If it is just business to want an all or nothing opening, then what is a sleeper? Is it a bad business philosophy to be satisfied with good word of mouth and accumulative box office rather than a big opening and a slow or fast burn out?
 
You said it was "business" (presumably) to my comment that they want the biggest opening on the first weekend and not really caring that much afterwards. For some reason, it must get its biggest return on the opening weekend or it is deemed a failure. So I was wondering, if it is business, why did it not matter for films that were "sleepers?" The term refers to films that did not have a big opening but had good word of mouth and continued to draw in crowds weeks or months later. They often bypassed media attention and had modest marketing. Even Star Wars may have been a sleeper hit.
In that case it did not open in a zillion theaters at first--it opened in some and then due to demand they showed it in more.

If it is just business to want an all or nothing opening, then what is a sleeper? Is it a bad business philosophy to be satisfied with good word of mouth and accumulative box office rather than a big opening and a slow or fast burn out?

That's Neoliberalist Western Capitalism for you. Slash, burn, take the money, and run.

And how long ago was Robocop? it was released 36 years ago. The entertainment market has changed a lot in nearly four decades. Just as it had in the previous four.
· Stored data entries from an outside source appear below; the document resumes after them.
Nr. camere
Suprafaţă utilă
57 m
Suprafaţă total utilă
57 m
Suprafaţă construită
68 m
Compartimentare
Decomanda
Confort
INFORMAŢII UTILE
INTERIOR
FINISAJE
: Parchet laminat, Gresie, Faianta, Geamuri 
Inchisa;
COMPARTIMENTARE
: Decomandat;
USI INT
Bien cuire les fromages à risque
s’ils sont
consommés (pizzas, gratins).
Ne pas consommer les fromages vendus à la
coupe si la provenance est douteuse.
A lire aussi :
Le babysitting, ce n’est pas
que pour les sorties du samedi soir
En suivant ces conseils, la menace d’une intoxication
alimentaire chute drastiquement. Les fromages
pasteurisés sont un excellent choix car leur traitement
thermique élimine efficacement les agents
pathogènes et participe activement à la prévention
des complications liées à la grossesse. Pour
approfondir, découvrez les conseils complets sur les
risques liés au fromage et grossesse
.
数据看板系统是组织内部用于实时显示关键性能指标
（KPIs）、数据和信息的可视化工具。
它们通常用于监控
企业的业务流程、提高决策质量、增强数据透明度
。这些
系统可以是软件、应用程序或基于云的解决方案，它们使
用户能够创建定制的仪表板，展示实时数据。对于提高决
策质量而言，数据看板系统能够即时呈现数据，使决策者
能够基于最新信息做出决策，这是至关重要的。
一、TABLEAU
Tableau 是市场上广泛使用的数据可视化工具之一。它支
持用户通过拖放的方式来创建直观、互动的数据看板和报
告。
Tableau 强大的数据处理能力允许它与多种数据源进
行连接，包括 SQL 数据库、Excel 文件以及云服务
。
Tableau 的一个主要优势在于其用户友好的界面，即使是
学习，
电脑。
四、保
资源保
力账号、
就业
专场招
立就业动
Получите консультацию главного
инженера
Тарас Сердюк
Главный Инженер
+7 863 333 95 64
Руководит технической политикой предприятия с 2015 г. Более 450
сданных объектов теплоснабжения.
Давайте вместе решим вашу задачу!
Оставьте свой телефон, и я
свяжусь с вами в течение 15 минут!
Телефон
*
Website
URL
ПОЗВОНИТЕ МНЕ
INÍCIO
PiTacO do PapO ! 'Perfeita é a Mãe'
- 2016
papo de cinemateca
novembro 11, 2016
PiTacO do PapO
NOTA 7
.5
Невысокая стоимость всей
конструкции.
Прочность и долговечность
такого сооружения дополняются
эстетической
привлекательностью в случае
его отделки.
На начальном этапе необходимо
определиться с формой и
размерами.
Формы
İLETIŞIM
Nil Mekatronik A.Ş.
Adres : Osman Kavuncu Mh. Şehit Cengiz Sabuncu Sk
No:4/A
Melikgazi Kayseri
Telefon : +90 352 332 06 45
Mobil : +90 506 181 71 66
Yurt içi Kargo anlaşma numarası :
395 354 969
Changing demographics, instant mobile phone pirating, streaming. The fact that I could torrent a copy of the Barbie Movie within a couple of days of its opening... That didn't happen back in the 1980s. sometimes it took months for pirated VHS tapes to appear on the market - and even then you eould have to know where to go Which end of the dodgy backstret market you would find the stall selling 'genuine knock offs'.

It's a different world.

No point wallowing in nostalgia.
 
It's not nostalgia it is history.
You don't think film history matters?
Really?
Do you feel that way about literature too?

Of course film history matters but you bemoan modern business models when compared to old ones. If there is one thing we learn from history is that society and technology changes. People are still the same greedy, self-interested short-termist, arseholes they always have been (for the most part) but the melieu in which they operate is never the same. Stuff that worked 40 years ago don't work no more.

I love film. I think the feature film is one of those pefect art forms. Even shitty ones are to be treasured. I am aware though that it is a dying art form. Its time is up. It's not going to vanish overnight; people will still make them, I mean, people are still writing and producing ballets and grand operas long past the time when there is any viable economic justification for them - but as an important driver and unifier of popular culture the movie's days are, sadly, numbered.

Hollywood is, to paraphrase the great Morty Feinman. "Just milking the cow till it is dry, then it will make hamburgers and wallets."

Like it has always done.
 
Of course film history matters but you bemoan modern business models when compared to old ones. If there is one thing we learn from history is that society and technology changes. People are still the same greedy, self-interested short-termist, arseholes they always have been (for the most part) but the melieu in which they operate is never the same. Stuff that worked 40 years ago don't work no more.

I love film. I think the feature film is one of those pefect art forms. Even shitty ones are to be treasured. I am aware though that it is a dying art form. Its time is up. It's not going to vanish overnight; people will still make them, I mean, people are still writing and producing ballets and grand operas long past the time when there is any viable economic justification for them - but as an important driver and unifier of popular culture the movie's days are, sadly, numbered.

Hollywood is, to paraphrase the great Morty Feinman. "Just milking the cow till it is dry, then it will make hamburgers and wallets."

Like it has always done.

I can think of of lots of examples of this.